Última atualização em 4 de agosto de 2026 às 10h05.
O Republicanos, partido presidido por Marcos Pereira (SP) e ligado à Igreja Universal, decidiu não apoiar nacionalmente o senador Flávio Bolsonaro (PL-RJ) na eleição presidencial.
Com isso, fecha-se a possibilidade de que a ex-presidente da Caixa Econômica Federal Daniela Marques ou a senadora Damares Alves (DF) integrarem a chapa bolsonarista à Presidência nas eleições deste ano.
A convenção, realizada nesta terça-feira, 4, na sede do partido em Brasília, ratificou uma tendência, de liberar diretórios estaduais para apoiarem candidatos presidenciais, mas sem comprometer o partido a um endosso oficial.
Em nota, o partido disse que a posição de independência não representa ausência de princípios nem de posicionamento político. "Ao contrário, demonstra maturidade institucional, respeito ao pacto federativo e compromisso com a unidade partidária", afirma.
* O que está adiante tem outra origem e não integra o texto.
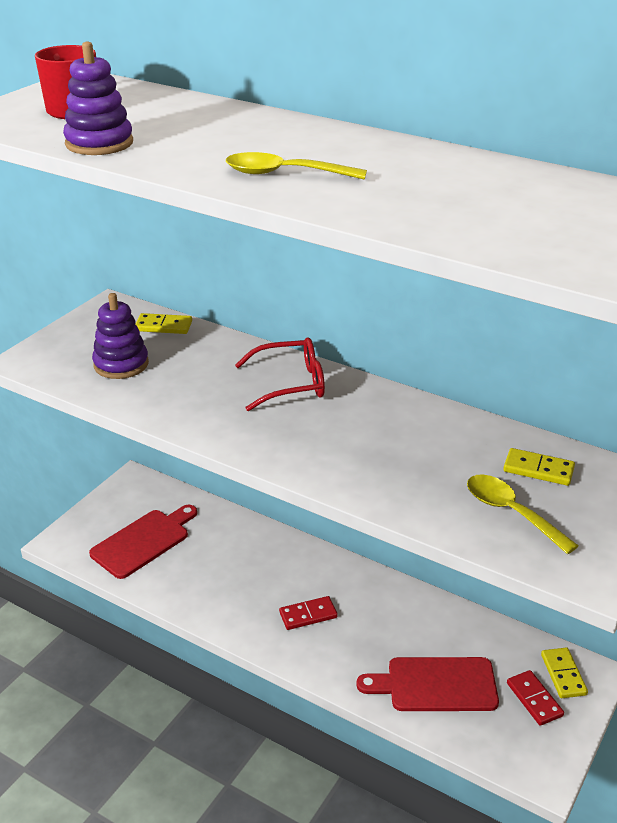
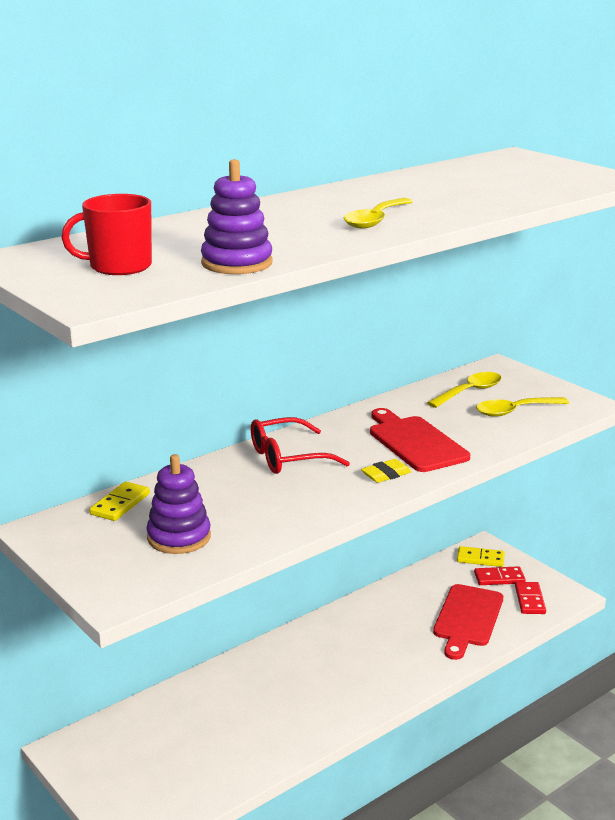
camera: 70 degrees left, 10 degrees down
(144, 541) = (183, 758): red cutting board -> red cutting board (415, 442)
(289, 446) = (386, 474): none -> yellow eraser
(291, 383) = (287, 457): red glasses -> red glasses turned 120 degrees counterclockwise
(308, 615) = (356, 666): red domino -> red domino (530, 600)
(538, 469) = (470, 392): yellow domino -> yellow spoon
Segundo o Republicanos, mesmo com o posicionamento, o partido "permanece fiel aos valores que sempre nortearam sua atuação: defesa da democracia, da liberdade, da responsabilidade fiscal, do fortalecimento das instituições, da família, da segurança jurídica e do desenvolvimento econômico e social do Brasil", diz.
O resultado é mais um revés para a campanha de Flávio, uma vez que o Republicanos agregaria tempo de TV e verba de campanha.
Ao mesmo tempo, é uma vitória para a campanha do presidente Luiz Inácio Lula da Silva (PT), que trabalhou para mobilizar diretórios e lideranças da sigla simpáticos ao governo contra uma aliança nacional com Flávio. O Republicanos mantém influência no Ministério de Portos e Aeroportos no atual governo.
Com a liberação para o apoio nos estados, diretórios estuais em regiões como Sul, Sudeste e Centro-Oeste tendem a apoiar Flávio, ao passo que no Nordeste e em estados do Norte a tendência é endosso a Lula.
O bolsonarismo ainda trabalha para atrair o Podemos para uma aliança, com a eventual indicação da presidente do partido, Renata Abreu, como vice de Flávio, mas o cenário mais provável é que a sigla siga o mesmo caminho que Progressistas e Republicanos e declare neutralidade.